« La Marche sur Berne » a 50 ans: les femmes ont sifflé les hommes

(Keystone-ATS) Cet événement n’a duré qu’une heure, mais il a trouvé sa place dans les livres d’histoire: le 1er mars 1969, des milliers de femmes ont réclamé à cor et à cri devant le Palais fédéral l’introduction du droit de vote des femmes.
C’est l’Association zurichoise pour le suffrage des femmes qui avait appelé à cette « Marche sur Berne ». Les deux grandes associations nationales de femmes partageaient les mêmes objectifs, mais ont préféré rester à l’écart de la manifestation. Elles craignaient les émeutes et un retour de manivelle de la part des hommes dans les urnes.
Les militantes modérées des droits des femmes ont préféré assister à une conférence au Kursaal à Berne en ce 1er mars 1969. Mais c’était trop peu pour les 5000 femmes et hommes qui avaient fait le déplacement. Cet après-midi-là, ils ont marché sur le Palais fédéral, conduits par la militante zurichoise Emilie Lieberherr.
« Conseil fédéral, passe à l’action! »
Sur la Place fédérale, une résolution exigeant le droit de vote et d’éligibilité des femmes a été lue dans les quatre langues nationales. « Conseil fédéral, passe à l’action! », a crié Emilie Lieberherr à la foule . Un concert de sifflets a suivi. Il visait les hommes qui se sont opposés pendant des décennies au droit de vote des femmes.

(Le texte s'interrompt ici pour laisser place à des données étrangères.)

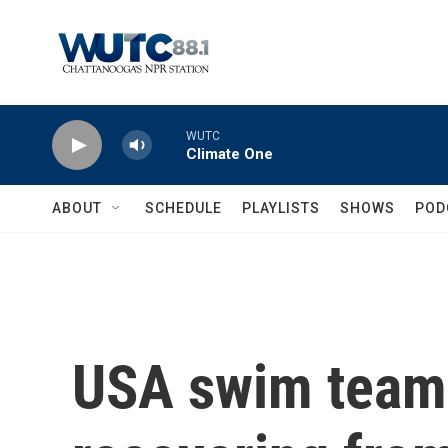
Skip to main content
WUTC
Climate One
ABOUT
SCHEDULE
PLAYLISTS
SHOWS
POD
USA swim tea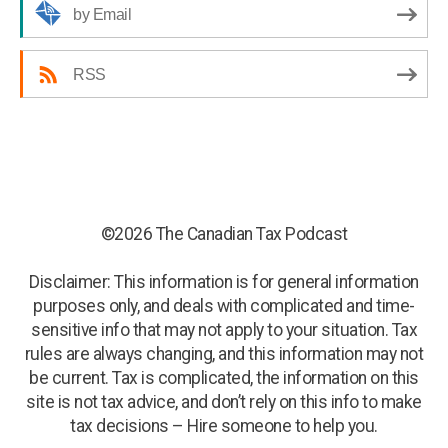
by Email
RSS
©2026 The Canadian Tax Podcast
Disclaimer: This information is for general information
purposes only, and deals with complicated and time-
sensitive info that may not apply to your situation. Tax
rules are always changing, and this information may not
be current. Tax is complicated, the information on this
site is not tax advice, and don’t rely on this info to make
tax decisions – Hire someone to help you.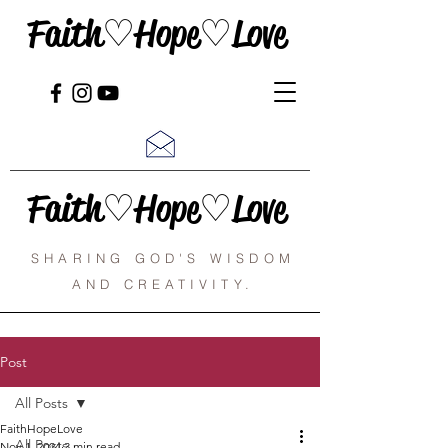
Faith♡Hope♡Love
Faith♡Hope♡Love
SHARING GOD'S WISDOM
AND CREATIVITY.
Post
All Posts
FaithHopeLove
All Posts
Nov 1, 2024
3 min read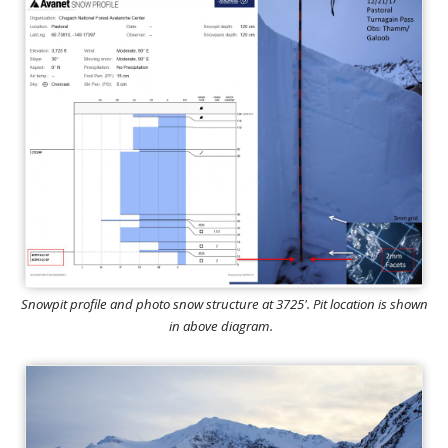
Snowpit profile and photo snow structure at 3725'. Pit location is shown
in above diagram.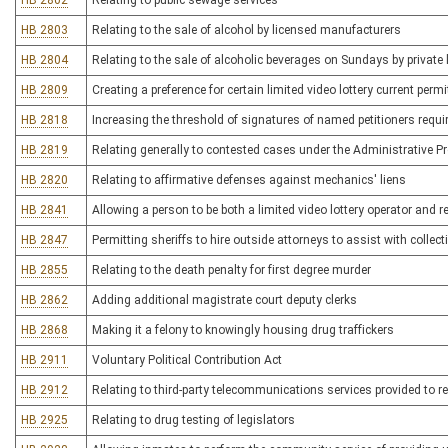
HB 2802
Relating to public sewage services
HB 2803
Relating to the sale of alcohol by licensed manufacturers
HB 2804
Relating to the sale of alcoholic beverages on Sundays by private
HB 2809
Creating a preference for certain limited video lottery current perm
HB 2818
Increasing the threshold of signatures of named petitioners require
HB 2819
Relating generally to contested cases under the Administrative P
HB 2820
Relating to affirmative defenses against mechanics' liens
HB 2841
Allowing a person to be both a limited video lottery operator and re
HB 2847
Permitting sheriffs to hire outside attorneys to assist with collect
HB 2855
Relating to the death penalty for first degree murder
HB 2862
Adding additional magistrate court deputy clerks
HB 2868
Making it a felony to knowingly housing drug traffickers
HB 2911
Voluntary Political Contribution Act
HB 2912
Relating to third-party telecommunications services provided to 
HB 2925
Relating to drug testing of legislators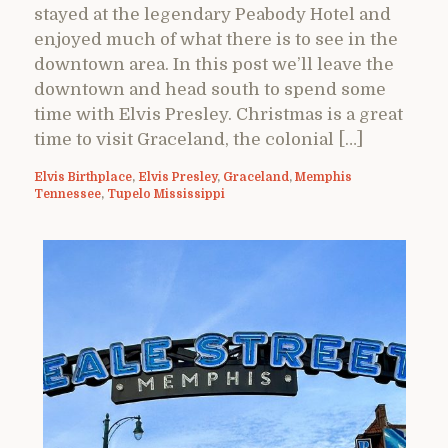
stayed at the legendary Peabody Hotel and
enjoyed much of what there is to see in the
downtown area. In this post we’ll leave the
downtown and head south to spend some
time with Elvis Presley. Christmas is a great
time to visit Graceland, the colonial […]
Elvis Birthplace
,
Elvis Presley
,
Graceland
,
Memphis
Tennessee
,
Tupelo Mississippi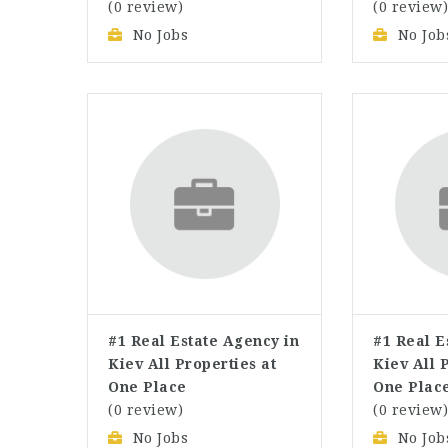
(0 review)
(0 review
No Jobs
No Job
#1 Real Estate Agency in
#1 Real E
Kiev All Properties at
Kiev All 
One Place
One Plac
(0 review)
(0 review
No Jobs
No Job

Une délégation s’est ensuite rendue au Palais fédéral avec la résolution. La Chancellerie fédérale a simplement pris le document, ce que les femmes ont jugé insuffisant.
« Aucun des conseillers fédéraux n’a eu le courage de nous recevoir! », a déclaré Emilie Lieberherr en revenant devant la foule. Un autre concert de sifflets a retenti sur la Place fédérale. A 16h00 pile, les organisatrices déclaraient la manifestation close. Elle aura duré en tout et pour tout une heure.
Police mobilisée
Des jeunes femmes se sont certes exprimées spontanément au micro (« Nous ne voulons plus être reléguées au rang de soubrette. Laissons les hommes nettoyer eux-mêmes leurs chaussures! ») et certains jeunes hommes se sont assis sur les rails du tram en signe de protestation, mais rien ne s’est passé. Le trafic a simplement été dévié.
La « Marche sur Berne » est entrée dans les annales comme une manifestation sans heurt. Plus tard, on apprenait que la police était présente dans le Palais fédéral et sur sa terrasse, prête à intervenir avec des lances à eau et de gaz lacrymogène.
Cette manifestation a rencontré un grand écho dans la presse. Les organisateurs ont eu raison: ce rassemblement de femmes sûres d’elles a fait bien plus de bruit que le brave congrès qui se tenait en même temps au Kursaal.
Dans la mémoire collective, cette manifestation est devenue une étape décisive sur la voie du suffrage féminin. Le 7 février 1971, les hommes suisses ont dit oui, à la majorité des deux tiers, à la loi permettant aux femmes d’exister sur le plan politique.